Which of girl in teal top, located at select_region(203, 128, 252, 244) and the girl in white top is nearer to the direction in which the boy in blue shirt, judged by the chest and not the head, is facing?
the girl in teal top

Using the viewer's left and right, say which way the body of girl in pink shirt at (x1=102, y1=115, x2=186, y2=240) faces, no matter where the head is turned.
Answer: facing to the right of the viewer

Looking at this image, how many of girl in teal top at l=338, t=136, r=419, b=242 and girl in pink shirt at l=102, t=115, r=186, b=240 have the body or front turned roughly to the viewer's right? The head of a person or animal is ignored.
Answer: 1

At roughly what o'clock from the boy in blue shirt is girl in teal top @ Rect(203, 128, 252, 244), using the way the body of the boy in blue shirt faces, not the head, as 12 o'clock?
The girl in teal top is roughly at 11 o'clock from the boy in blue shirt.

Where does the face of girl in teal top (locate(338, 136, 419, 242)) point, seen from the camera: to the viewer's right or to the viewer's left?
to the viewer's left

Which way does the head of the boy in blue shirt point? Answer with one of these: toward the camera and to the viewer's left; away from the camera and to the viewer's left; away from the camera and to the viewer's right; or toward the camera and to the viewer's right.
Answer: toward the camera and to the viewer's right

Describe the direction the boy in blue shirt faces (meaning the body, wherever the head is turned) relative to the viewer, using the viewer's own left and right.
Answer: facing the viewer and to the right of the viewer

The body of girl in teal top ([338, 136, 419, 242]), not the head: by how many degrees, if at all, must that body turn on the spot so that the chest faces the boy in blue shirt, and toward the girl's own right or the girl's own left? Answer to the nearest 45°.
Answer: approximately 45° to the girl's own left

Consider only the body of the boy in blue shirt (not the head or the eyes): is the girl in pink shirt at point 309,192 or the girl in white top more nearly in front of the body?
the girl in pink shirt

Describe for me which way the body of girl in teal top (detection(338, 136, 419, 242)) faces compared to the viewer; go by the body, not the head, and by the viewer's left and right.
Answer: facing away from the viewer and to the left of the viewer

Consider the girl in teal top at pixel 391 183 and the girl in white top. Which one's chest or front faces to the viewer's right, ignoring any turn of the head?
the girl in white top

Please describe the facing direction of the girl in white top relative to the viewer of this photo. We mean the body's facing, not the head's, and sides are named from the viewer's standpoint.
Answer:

==*==

Exercise requirements =>
Turn the part of the records that opens with the line containing "the nearest 45°." and runs through the end of the records into a numbered list, leaving out blank lines.

Task result =>
1. The body of girl in teal top ([338, 136, 419, 242]), not the head: by how many degrees, if at all, must that body turn on the spot so that the chest faces the boy in blue shirt, and toward the girl's own right or the girl's own left? Answer to the nearest 45°.
2. Answer: approximately 45° to the girl's own left
3. Consider only the body of the boy in blue shirt (not the head or the eyes): is the girl in pink shirt at point 309,192 or the girl in white top more nearly in front of the body?
4. the girl in pink shirt
5. Describe for me which way the body of girl in teal top (detection(338, 136, 419, 242)) faces compared to the viewer; go by the body, not the head, and by the viewer's left and right.
6. Answer: facing away from the viewer and to the left of the viewer
7. Consider the girl in teal top at pixel 391 183 and the girl in white top. Which one's chest or front faces to the viewer's right, ignoring any turn of the head?
8. the girl in white top
9. Please describe the facing direction of the girl in white top relative to the viewer of this photo. We mean the body's facing, not the head's, and sides are named from the viewer's standpoint.
10. Answer:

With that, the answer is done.